I am pretty sure that before this season, the last time Eastern Counties had won a County Championship game was in 2009 when Brian Williams was President of the RFU. We played at his home club of Ipswich YM comfortably beating Middlesex but since then, despite a couple of narrow losses, victory has eluded the senior team. With that in mind, beating East Midlands at Grange Road was cause enough for celebration, but to travel to Newcastle to play Northumberland on the synthetic turf of Kingston Park and come away with a win was truly remarkable.
There was a week to prepare for the final at Twickenham not just for the players and coaching team, but also for the volunteers involved in the off-field activities hoping to make the day a memorable experience for everyone. I had been appointed Liaison Officer while Ian Forton, former ECRU Chairman of Playing, put himself forward to help out where he could. Along with Ian’s successor Adrian Gilbert and Team Manager Dave Masdin we sorted out the invitations to the game and hospitality to the CB committee, former Eastern Counties Presidents, coaches of the various county squads, plus guests of the players and coaching team.
The day of the final dawned and I made my way bleary-eyed to meet the team outside the stadium, already regretting the late night out in Richmond the night before. The Surrey team arrived at 8am having had a 40 minute journey from their rendezvous point, while Eastern Counties turned up half an hour later having stayed at a hotel in Shepperton. For Surrey this was not a new experience; in fact it was their fourth Twickenham final in a row so most of the players knew what to expect.
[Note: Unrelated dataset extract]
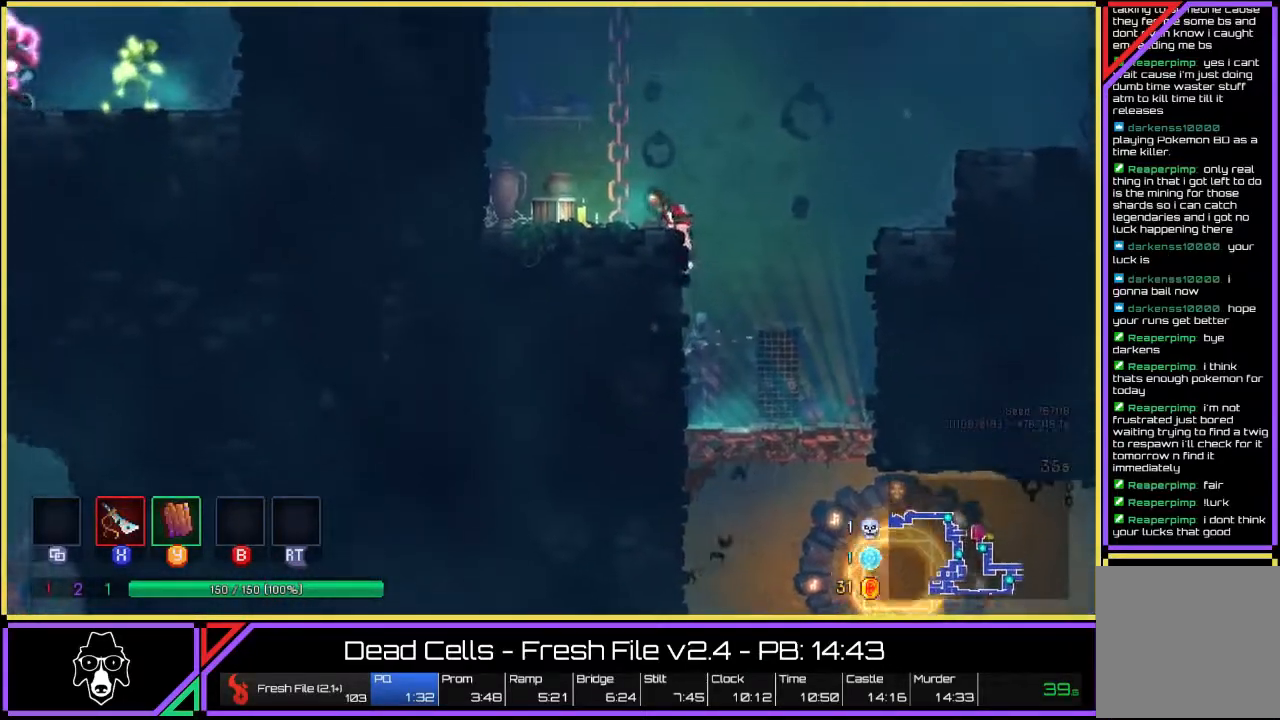
{"buttons": ["CROSS"], "left_stick": "up-left", "right_stick": "center", "events": [[83, "CROSS", "up"], [150, "CROSS", "down"], [367, "CROSS", "up"], [417, "CROSS", "down"]]}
Once the accreditations had been sorted out we went into the changing rooms (unfortunately not those used by England and their opponents) then out into the stadium bowl. When it’s empty Twickenham looks very big and I doubt any of the Eastern Counties players will have played in such an arena before. But there was little time to take in their surroundings as the players had to get changed into their match shirts and shorts for a team photograph outside the entrance to The Spirit of Rugby, the players and members area at Twickenham.
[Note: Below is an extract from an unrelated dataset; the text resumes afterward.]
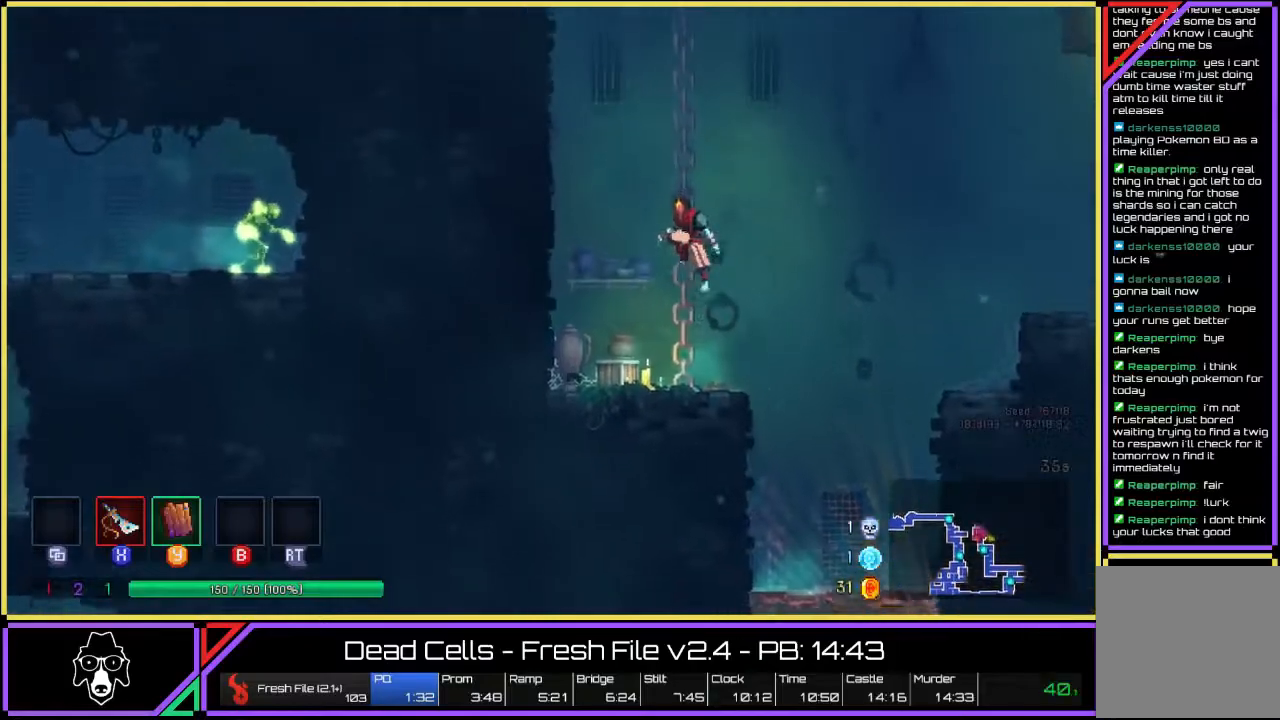
{"buttons": ["CROSS"], "left_stick": "up", "right_stick": "center", "events": [[33, "left_stick", "up"], [133, "CROSS", "up"], [200, "CROSS", "down"], [417, "CROSS", "up"], [500, "CROSS", "down"]]}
These formalities done the players went off to warm up on the Cardinal Vaughan pitch a couple of hundred yards away while I shepherded the committee and guests to the Carling Room of the Six Nations Suite in the North Stand for tea, coffee and biscuits. However I couldn’t stay for long as it was back to the West stand to check that everyone was ready for the game.
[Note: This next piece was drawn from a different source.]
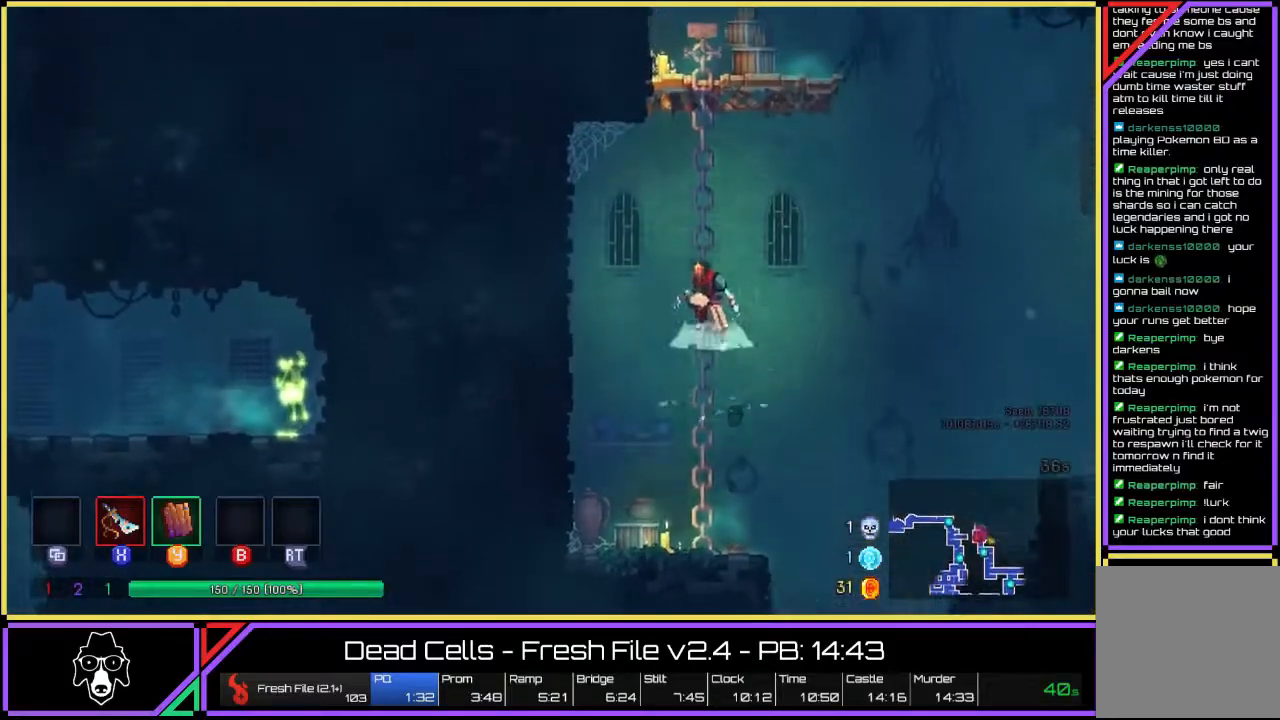
{"buttons": ["CROSS"], "left_stick": "up", "right_stick": "center", "events": [[100, "CROSS", "up"], [167, "CROSS", "down"], [267, "CROSS", "up"], [350, "CROSS", "down"], [433, "CROSS", "up"], [450, "CROSS", "down"]]}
As the players came into the tunnel ready for the 10am kick-off you could feel their sense of pride at being about to walk out onto the Twickenham pitch. Both teams were remarkably quiet as they got ready for the game mentally and I watched them walk out for what for many will be a once in a lifetime opportunity to play at the home of England Rugby.
As an aside, both teams naturally had their sponsors on their shirts, but I not sure what it says about our game that Eastern Counties are sponsored by Greene King IPA and Surrey by Playboy!
I won’t go into detail about the game; you can click here to read Russ Clarke’s excellent match report and you can even relive the whole match on YouTube by clicking here. My summary is that there wasn’t a gulf between the sides but Surrey were a little bit sharper and Eastern Counties’ big ball carriers came up against a very solid defence.
After the game I was flitting between the hospitality in the North Stand and the changing room in the West Stand trying to make sure everyone was in the right place. I felt a little sorry for the female physio who at times didn’t quite know where to look in a changing room full of very burly and mainly naked rugby players! Finally everyone was in the function room eating and drinking with speeches given by both captains and the respective county Presidents. Photographs of the game were on sale and Eastern Counties were presented with a framed team photo which I’m sure will be hanging in the county office very soon.
Gradually people drifted back outside and took their seats for the England v Barbarians game which had a few more people watching than for the earlier games, about 30,000 more. I think it is fair to say that players, officials and supporters alike enjoyed the day and the occasion, the RFU doing very well in providing everyone with the Twickenham match day experience. Let’s hope that it won’t be too long before Eastern Counties get the chance to play there again.